What this exercise asks ->
- a) Decide whether each statement agrees with the SARL_ABSA readme, answering yes or no and quoting the words that settle it: (i) The paper was accepted by Findings of EMNLP'2021. (ii) The pre-processed Twitter dataset is included in "./dataset/bias_xx". (iii) The bias labels come from SentiWordNet.
- b) Write out the SARL_ABSA readme word for word, from "conda create -n" to "reported results. .".

Passage shown ->
○ ○ ○ ○
SARL_ABSA

This repo contains the source code of the paper accepted by Findings of EMNLP'2021. "Eliminating Sentiment Bias for Aspect-Level Sentiment Classification with Unsupervised Opinion Extraction"

🚩 If possible, could you please star this project. ⭐ ↗️

1. Thanks

The repository is partially based on huggingface transformers and Position-Aware Tagging for Aspect Sentiment Triplet Extraction (In EMNLP 2020).

2. Installing requirement packages

conda create -n absa python=3.6
source activate absa
pip install tqdm pandas torch==1.7.0 tensorboardX boto3 requests regex sacremoses sentencepiece lxml sklearn
pip install nltk spacy==2.3.5 https://github.com/explosion/spacy-models/releases/download/en_core_web_sm-2.3.1/en_core_web_sm-2.3.1.tar.gz networkx

3. Dataset

The pre-processed datasets for SARL are in "./dataset/bias_xx".
Note, the pre-processed Twitter do not contained in this file due to the limitation of the file size.
The bias labels are derived from SentiWordNet and the opinion annotations are derived from Position-Aware Tagging for Aspect Sentiment Triplet Extraction (In EMNLP 2020).

4. Training and Test

Run the following commands for getting the similar results reported in paper. Note, the results are not very stable, several times running with different seeds are needed for reproducing the reported results. .
○ ○ ○ ○
Extracted material ->
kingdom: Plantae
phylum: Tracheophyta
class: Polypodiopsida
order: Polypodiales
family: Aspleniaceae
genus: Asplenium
○ ○ ○ ○
Answer set ->
- a)
(i) Yes: "the source code of the paper accepted by Findings of EMNLP'2021"
(ii) No: "the pre-processed Twitter do not contained in this file due to the limitation of the file size"
(iii) Yes: "The bias labels are derived from SentiWordNet"

- b)
conda create -n absa python=3.6
source activate absa
pip install tqdm pandas torch==1.7.0 tensorboardX boto3 requests regex sacremoses sentencepiece lxml sklearn
pip install nltk spacy==2.3.5 https://github.com/explosion/spacy-models/releases/download/en_core_web_sm-2.3.1/en_core_web_sm-2.3.1.tar.gz networkx

3. Dataset

The pre-processed datasets for SARL are in "./dataset/bias_xx".
Note, the pre-processed Twitter do not contained in this file due to the limitation of the file size.
The bias labels are derived from SentiWordNet and the opinion annotations are derived from Position-Aware Tagging for Aspect Sentiment Triplet Extraction (In EMNLP 2020).

4. Training and Test

Run the following commands for getting the similar results reported in paper. Note, the results are not very stable, several times running with different seeds are needed for reproducing the reported results. .